● INSTRUCTIONS FOR THE TASK:
Every line with the word "text" in it should be extracted from the data that follows.

---------- LISTED RECORDS

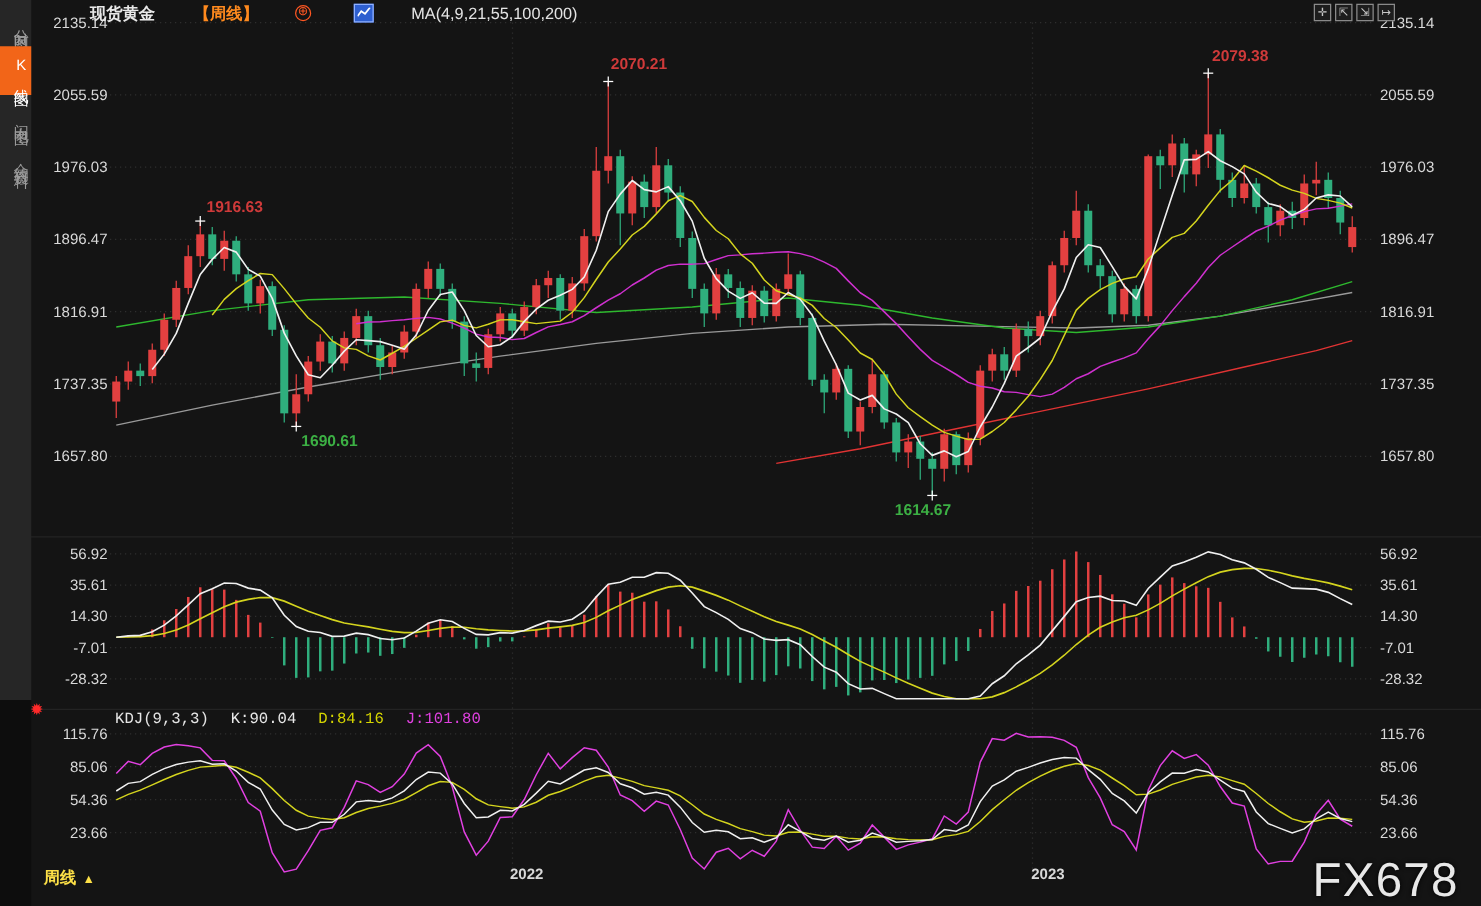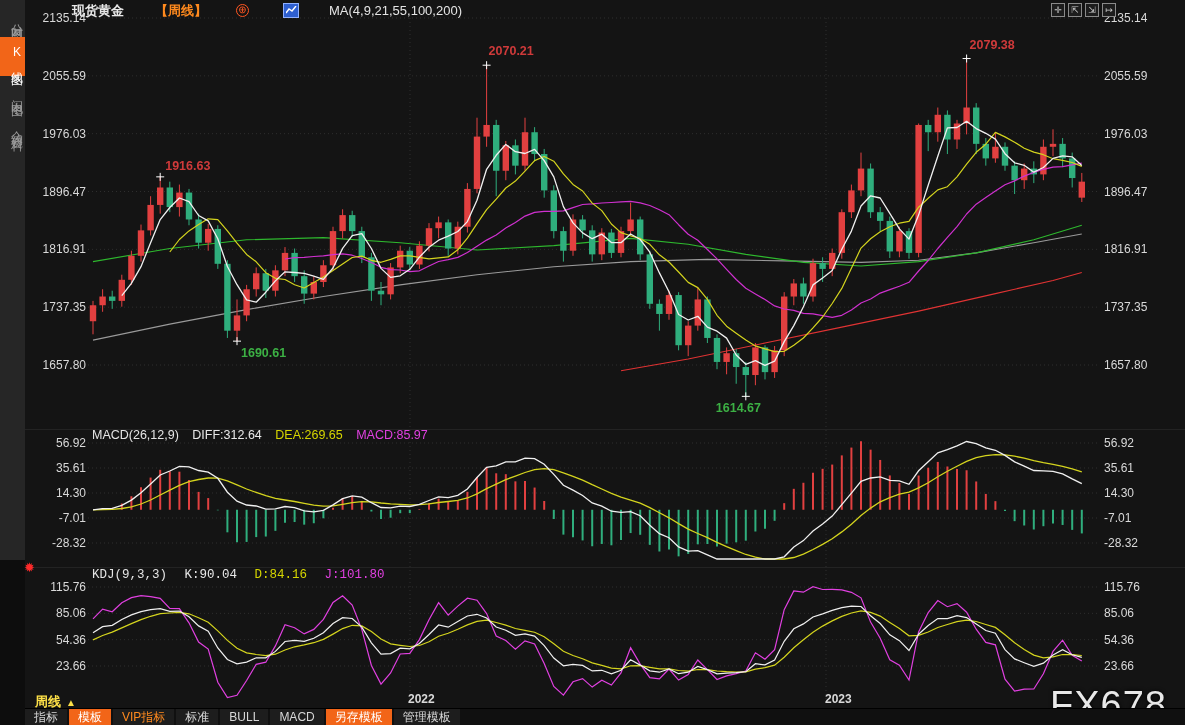--- a/index.html
+++ b/index.html
@@ -485,43 +485,27 @@
     <span class="magroup">MA(4,9,21,55,100,200)</span>
   </header>
 
   <div id="topicons">
       <span class="ticon">✛</span>
       <span class="ticon">⇱</span>
       <span class="ticon">⇲</span>
       <span class="ticon">↦</span>
     </div>
 
-  <div id="macd-hdr" class="ind-hdr">
-    <span>MACD(26,12,9)</span>
-    <span class="w">DIFF:312.64</span>
-    <span class="y">DEA:269.65</span>
-    <span class="m">MACD:85.97</span>
-  </div>
 
   <div id="kdj-hdr" class="ind-hdr">
     <span>KDJ(9,3,3)</span>
     <span class="w">K:90.04</span>
     <span class="y">D:84.16</span>
     <span class="m">J:101.80</span>
   </div>
 
   <div id="period-btn">
     <span>周线</span><span class="tri">▲</span>
   </div>
 
   <div id="watermark">FX678</div>
 
-  <nav id="tabs">
-      <span class="btab ">指标</span>
-      <span class="btab active">模板</span>
-      <span class="btab vip">VIP指标</span>
-      <span class="btab ">标准</span>
-      <span class="btab ">BULL</span>
-      <span class="btab ">MACD</span>
-      <span class="btab active">另存模板</span>
-      <span class="btab ">管理模板</span>
-    </nav>
 </div>
 
 </body></html>

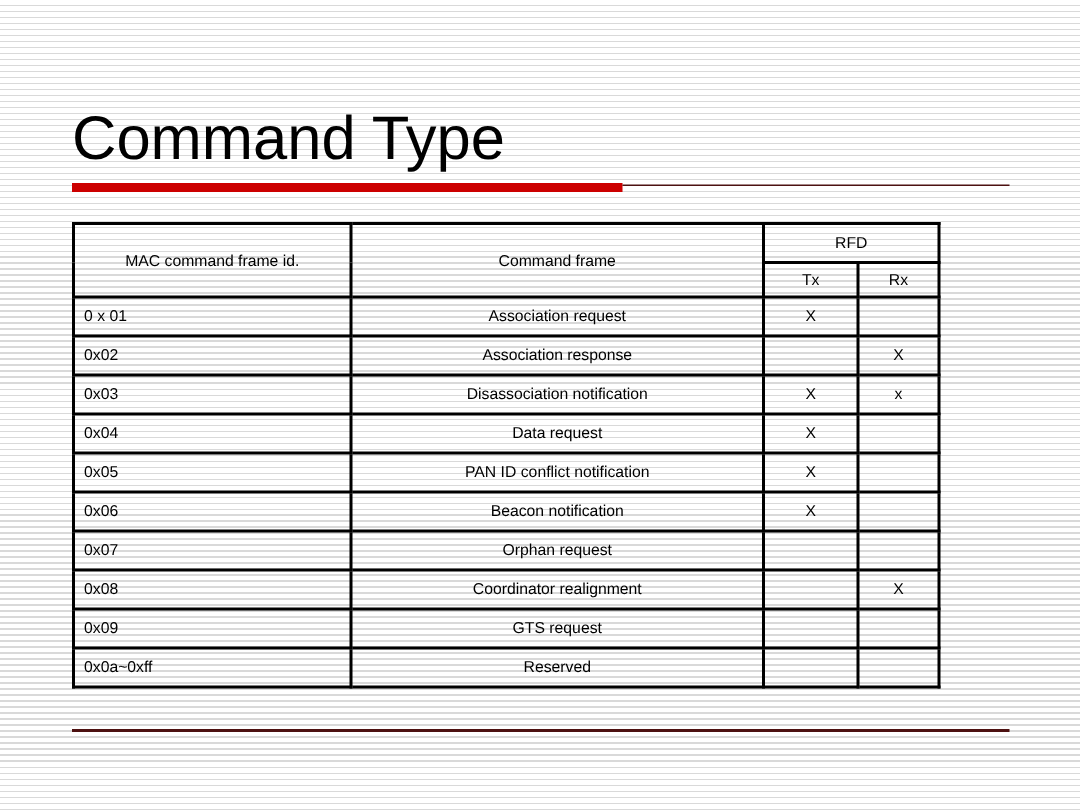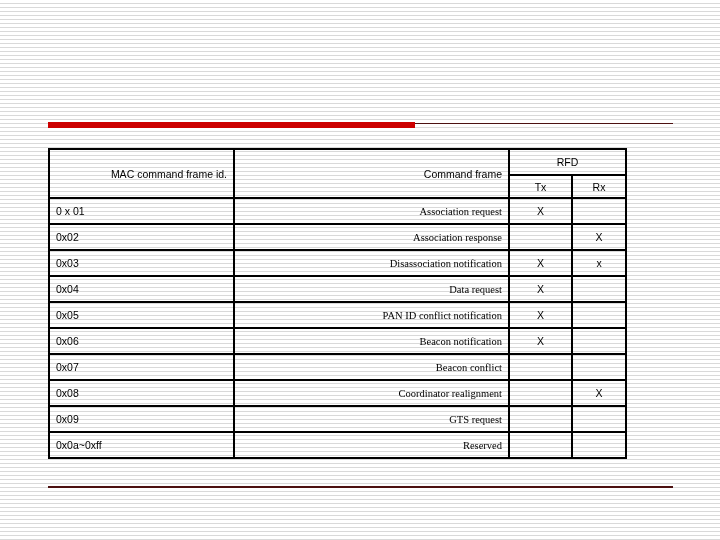--- a/index.html
+++ b/index.html
@@ -91,47 +91,47 @@
     vertical-align: middle;
   }
 
   
   col.c-id   { width: 185px; }
   col.c-name { width: 275px; }
   col.c-tx   { width:  63px; }
   col.c-rx   { width:  54px; }
 
   th.hdr {
-    text-align: right;
+    text-align: center;
     font-size: 10.5px;
   }
   th.hdr-rfd { text-align: center; }
   th.sub     { text-align: center; height: 21px; }
 
   td.id-cell {
     text-align: left;
     height: 24px;
   }
   td.name-cell {
-    text-align: right;
+    text-align: center;
     height: 24px;
-    font-family: Liberation Serif, serif;
   }
   td.mark-cell {
     text-align: center;
     height: 24px;
   }
 
   tr.head-top th { height: 24px; }
 </style>
 </head>
 <body>
 
 <div id="slide">
 
+  <div id="title">Command Type</div>
 
   <div id="title-rule-thick"></div>
   <div id="title-rule-thin"></div>
 
   <table id="cmd-table">
     <colgroup>
       <col class="c-id">
       <col class="c-name">
       <col class="c-tx">
       <col class="c-rx">
@@ -180,21 +180,21 @@
           <td class="mark-cell"></td>
         </tr>
         <tr>
           <td class="id-cell">0x06</td>
           <td class="name-cell">Beacon notification</td>
           <td class="mark-cell">X</td>
           <td class="mark-cell"></td>
         </tr>
         <tr>
           <td class="id-cell">0x07</td>
-          <td class="name-cell">Beacon conflict</td>
+          <td class="name-cell">Orphan request</td>
           <td class="mark-cell"></td>
           <td class="mark-cell"></td>
         </tr>
         <tr>
           <td class="id-cell">0x08</td>
           <td class="name-cell">Coordinator realignment</td>
           <td class="mark-cell"></td>
           <td class="mark-cell">X</td>
         </tr>
         <tr>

--------------------

● RESPONSE:
-    text-align: right;
+    text-align: center;
   th.hdr-rfd { text-align: center; }
   th.sub     { text-align: center; height: 21px; }
     text-align: left;
-    text-align: right;
+    text-align: center;
     text-align: center;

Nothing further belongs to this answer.